▶ [Activity]: Word for word, retype the tail of the data below, starting with the line that has "decisão rescindenda à jurisprudência" and including the last line.

▶ [Page-level text extractions]:

* * *

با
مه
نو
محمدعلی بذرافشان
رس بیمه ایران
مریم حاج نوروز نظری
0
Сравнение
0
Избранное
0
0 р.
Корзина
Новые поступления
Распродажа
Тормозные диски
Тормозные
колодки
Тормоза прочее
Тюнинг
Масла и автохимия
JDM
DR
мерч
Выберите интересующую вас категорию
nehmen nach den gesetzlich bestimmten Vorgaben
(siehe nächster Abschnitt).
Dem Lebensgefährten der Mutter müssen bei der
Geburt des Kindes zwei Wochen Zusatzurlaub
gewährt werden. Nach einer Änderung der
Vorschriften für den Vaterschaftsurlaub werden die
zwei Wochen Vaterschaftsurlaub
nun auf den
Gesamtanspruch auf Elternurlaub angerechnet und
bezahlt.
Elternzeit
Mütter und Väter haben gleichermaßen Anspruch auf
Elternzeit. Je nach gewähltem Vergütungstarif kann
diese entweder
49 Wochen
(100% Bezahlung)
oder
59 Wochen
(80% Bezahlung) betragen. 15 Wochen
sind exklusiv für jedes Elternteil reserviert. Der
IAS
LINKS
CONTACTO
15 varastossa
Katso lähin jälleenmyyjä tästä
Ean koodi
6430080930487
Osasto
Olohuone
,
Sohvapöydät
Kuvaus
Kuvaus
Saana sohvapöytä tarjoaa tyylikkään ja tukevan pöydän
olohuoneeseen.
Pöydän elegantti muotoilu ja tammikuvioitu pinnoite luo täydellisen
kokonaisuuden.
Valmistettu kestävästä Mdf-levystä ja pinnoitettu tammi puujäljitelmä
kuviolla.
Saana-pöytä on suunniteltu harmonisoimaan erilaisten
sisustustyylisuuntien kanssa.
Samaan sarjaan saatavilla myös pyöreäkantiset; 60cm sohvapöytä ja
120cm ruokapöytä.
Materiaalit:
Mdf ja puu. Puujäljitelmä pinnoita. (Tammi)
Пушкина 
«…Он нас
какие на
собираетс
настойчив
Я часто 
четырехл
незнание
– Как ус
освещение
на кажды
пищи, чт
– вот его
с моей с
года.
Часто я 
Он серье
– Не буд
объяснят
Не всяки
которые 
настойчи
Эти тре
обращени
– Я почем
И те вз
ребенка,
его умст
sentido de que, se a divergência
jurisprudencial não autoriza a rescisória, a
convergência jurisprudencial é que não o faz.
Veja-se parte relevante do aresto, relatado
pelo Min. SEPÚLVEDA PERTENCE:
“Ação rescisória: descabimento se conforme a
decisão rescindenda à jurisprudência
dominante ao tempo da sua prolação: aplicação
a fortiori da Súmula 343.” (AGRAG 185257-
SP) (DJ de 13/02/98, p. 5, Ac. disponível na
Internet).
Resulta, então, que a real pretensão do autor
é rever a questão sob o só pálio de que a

* * *

▶ [Expected answer]:
decisão rescindenda à jurisprudência
dominante ao tempo da sua prolação: aplicação
a fortiori da Súmula 343.” (AGRAG 185257-
SP) (DJ de 13/02/98, p. 5, Ac. disponível na
Internet).
Resulta, então, que a real pretensão do autor
é rever a questão sob o só pálio de que a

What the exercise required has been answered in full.